As I now knew my bug was of the “memory violation” type, for the crash not to occur meant that memory somehow got allocated at the end the buffer I was explicitly allocating through VirtualAlloc. Now, it was the only part of the program I used dynamic memory allocation on the heap, as I only used stack-based local variables in the other parts. Also, as I was programming in assembly, I knew for sure the compiler didn’t insert any code that may have allocated memory without me being aware.

My most probable theory at this point was that the standard Windows’ Open File dialog was actually allocating memory in my application’s address space for its own use and decided to check that. I switched from the Visual Studio Debugger to the very powerful Immunity Debugger (a user-friendly debugger based on OllyDBG), loaded my executable into it and ran it and then loaded the Memory window from the View menu and made a screenshot of it.

 
The program’s memory map after it started running

Now, I did the same after having clicked the “Open file” button to make the Windows file open dialog appear and closed it without loading a file and finally compared both pictures.

MemoryMap2
The program’s memory map after launching the Windows Open File Dialog

As we can clearly see on the second screenshot, there are way more memory regions allocated after having launched the Windows Open File dialog than before, including a memory block starting from 0x008C0000, which happens to be the what follows 0x008B0000 (the address for my buffer that VirtualAlloc was returning, that we can see of the first screenshot of this post) + 0xFFFF (the size of my buffer).

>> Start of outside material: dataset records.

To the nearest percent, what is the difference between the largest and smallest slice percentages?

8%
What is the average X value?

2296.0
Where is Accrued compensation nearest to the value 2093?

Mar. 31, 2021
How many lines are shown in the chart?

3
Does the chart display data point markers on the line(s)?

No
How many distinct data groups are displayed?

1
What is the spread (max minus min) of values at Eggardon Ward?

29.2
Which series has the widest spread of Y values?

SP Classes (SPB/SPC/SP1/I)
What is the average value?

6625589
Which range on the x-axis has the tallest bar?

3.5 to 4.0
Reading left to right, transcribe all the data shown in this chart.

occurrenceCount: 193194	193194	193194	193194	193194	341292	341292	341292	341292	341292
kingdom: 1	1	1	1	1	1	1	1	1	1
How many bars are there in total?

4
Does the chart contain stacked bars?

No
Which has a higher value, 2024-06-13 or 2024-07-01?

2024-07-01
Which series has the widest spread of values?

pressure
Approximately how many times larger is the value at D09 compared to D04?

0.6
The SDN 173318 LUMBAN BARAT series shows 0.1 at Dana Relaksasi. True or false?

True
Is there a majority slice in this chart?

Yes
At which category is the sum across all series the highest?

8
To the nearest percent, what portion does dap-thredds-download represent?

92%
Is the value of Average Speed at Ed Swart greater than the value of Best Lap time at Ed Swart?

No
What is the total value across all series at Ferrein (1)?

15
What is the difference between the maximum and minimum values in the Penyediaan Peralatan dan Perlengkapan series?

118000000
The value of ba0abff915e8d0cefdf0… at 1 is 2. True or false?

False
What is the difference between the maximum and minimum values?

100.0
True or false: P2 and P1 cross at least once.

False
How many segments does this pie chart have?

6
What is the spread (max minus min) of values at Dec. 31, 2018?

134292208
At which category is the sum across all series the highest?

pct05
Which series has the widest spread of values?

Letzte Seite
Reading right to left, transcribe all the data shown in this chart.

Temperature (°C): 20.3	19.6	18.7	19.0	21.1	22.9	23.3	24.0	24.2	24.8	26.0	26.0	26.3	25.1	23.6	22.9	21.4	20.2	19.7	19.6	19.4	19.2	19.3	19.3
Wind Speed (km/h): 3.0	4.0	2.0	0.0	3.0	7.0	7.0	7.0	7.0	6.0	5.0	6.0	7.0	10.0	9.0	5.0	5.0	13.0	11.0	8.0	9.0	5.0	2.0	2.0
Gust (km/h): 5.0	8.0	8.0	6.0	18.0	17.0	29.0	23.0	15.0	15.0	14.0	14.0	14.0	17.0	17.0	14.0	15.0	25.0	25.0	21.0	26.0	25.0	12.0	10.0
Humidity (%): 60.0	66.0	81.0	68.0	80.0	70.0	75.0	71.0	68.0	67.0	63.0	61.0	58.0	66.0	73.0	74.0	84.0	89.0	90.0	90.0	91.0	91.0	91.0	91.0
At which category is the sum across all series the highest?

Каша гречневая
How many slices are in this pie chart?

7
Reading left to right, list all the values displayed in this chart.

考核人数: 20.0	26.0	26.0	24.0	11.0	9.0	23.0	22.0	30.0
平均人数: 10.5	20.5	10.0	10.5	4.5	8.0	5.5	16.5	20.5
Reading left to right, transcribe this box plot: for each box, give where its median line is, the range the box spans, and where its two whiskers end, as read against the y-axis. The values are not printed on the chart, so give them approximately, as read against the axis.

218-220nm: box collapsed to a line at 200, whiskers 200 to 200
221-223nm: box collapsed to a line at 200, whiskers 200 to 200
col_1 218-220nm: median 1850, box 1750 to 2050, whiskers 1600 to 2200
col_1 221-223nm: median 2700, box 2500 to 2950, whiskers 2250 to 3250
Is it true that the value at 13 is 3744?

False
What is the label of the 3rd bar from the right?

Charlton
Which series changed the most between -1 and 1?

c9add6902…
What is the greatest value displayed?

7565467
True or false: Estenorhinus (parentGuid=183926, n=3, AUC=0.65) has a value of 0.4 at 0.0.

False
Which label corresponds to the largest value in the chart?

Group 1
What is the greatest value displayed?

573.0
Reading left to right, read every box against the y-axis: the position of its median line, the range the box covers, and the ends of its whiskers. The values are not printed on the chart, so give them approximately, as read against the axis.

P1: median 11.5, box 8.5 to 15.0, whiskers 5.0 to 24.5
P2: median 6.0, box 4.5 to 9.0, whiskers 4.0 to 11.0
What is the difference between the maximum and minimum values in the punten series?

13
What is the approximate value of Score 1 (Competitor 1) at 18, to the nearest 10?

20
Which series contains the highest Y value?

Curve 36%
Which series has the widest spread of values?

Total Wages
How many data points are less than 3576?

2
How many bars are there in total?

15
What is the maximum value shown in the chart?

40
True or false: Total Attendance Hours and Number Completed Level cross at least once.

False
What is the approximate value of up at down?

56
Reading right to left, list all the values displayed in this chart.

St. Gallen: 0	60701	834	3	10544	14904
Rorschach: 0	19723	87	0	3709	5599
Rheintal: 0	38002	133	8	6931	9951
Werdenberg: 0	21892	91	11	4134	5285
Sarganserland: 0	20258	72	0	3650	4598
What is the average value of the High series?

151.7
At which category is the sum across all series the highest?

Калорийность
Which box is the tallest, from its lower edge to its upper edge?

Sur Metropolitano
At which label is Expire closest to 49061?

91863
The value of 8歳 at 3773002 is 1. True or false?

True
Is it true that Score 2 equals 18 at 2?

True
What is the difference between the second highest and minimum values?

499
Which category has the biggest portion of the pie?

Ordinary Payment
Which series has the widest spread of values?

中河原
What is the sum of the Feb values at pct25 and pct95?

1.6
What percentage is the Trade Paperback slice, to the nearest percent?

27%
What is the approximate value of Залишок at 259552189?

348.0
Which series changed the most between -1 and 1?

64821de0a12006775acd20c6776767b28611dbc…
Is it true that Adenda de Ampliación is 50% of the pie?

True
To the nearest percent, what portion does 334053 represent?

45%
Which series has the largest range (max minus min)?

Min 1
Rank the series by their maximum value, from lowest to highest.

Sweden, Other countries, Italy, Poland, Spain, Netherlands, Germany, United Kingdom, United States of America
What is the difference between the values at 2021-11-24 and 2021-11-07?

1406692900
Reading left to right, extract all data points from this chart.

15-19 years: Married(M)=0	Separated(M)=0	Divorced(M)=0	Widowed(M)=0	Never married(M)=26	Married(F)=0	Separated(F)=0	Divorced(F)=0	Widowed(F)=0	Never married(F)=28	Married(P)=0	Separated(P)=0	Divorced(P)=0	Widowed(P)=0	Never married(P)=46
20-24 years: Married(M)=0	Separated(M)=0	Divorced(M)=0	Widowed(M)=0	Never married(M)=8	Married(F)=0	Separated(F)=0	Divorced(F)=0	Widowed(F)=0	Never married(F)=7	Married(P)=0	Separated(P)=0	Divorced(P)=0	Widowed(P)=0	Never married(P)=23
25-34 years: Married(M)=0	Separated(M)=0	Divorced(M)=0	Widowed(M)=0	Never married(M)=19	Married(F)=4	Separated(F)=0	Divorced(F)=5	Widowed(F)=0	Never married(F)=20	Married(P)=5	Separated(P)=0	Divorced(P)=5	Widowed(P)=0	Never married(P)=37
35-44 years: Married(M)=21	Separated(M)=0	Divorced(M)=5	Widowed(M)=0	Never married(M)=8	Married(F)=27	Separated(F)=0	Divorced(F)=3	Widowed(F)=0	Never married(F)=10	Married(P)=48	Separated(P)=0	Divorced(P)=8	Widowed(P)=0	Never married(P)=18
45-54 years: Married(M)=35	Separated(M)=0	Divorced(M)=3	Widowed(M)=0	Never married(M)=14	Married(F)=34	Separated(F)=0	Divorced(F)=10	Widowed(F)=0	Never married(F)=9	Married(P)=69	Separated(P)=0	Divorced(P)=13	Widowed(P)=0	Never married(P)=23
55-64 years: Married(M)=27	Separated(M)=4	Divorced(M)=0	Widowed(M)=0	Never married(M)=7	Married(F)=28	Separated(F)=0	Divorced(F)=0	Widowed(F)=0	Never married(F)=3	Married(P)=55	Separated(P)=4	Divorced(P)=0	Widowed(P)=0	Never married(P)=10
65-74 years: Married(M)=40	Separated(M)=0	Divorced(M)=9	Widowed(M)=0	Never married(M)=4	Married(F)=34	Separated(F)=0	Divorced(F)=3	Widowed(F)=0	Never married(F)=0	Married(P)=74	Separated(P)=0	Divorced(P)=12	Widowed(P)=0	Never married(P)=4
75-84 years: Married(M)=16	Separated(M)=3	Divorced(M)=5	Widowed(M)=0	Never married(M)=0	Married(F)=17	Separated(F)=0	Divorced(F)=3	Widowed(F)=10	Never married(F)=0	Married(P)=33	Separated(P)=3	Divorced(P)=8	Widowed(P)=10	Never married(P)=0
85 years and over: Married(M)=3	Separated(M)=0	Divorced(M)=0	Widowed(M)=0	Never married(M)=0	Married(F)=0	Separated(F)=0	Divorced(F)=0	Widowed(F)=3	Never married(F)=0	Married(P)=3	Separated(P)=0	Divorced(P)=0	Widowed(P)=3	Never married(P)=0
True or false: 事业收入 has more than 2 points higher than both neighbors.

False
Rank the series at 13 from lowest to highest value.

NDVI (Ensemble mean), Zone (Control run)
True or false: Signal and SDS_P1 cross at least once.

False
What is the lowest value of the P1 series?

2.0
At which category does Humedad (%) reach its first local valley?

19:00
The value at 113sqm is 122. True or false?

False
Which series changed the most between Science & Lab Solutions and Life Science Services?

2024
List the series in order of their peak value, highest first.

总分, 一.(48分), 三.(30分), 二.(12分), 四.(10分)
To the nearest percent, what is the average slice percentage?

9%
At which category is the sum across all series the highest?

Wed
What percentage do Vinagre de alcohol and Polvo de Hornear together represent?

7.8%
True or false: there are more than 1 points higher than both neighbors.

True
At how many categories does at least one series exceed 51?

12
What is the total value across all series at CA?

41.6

As memory was allocated in this condition, my program wasn’t crashing anymore as it could (over)write to the memory previously allocated by the Windows File Open dialog.

This of course can make one anxious as even if software is tested using several input sources, bugs may remain unnoticed and the only way to avoid this probably is to use unit testing or creating test cases using tools like TestComplete to test all the ways an application has to load a file (or perform any other action), which can of course take a great deal of time for bigger applications (Avery Lee, the VirtualDub developer, reports here that developing the test cases is almost as time-consuming as developing the program itself).

PS: Yes, this post’s title indeed is a (very) humble tribute to Mark Russinovichsama.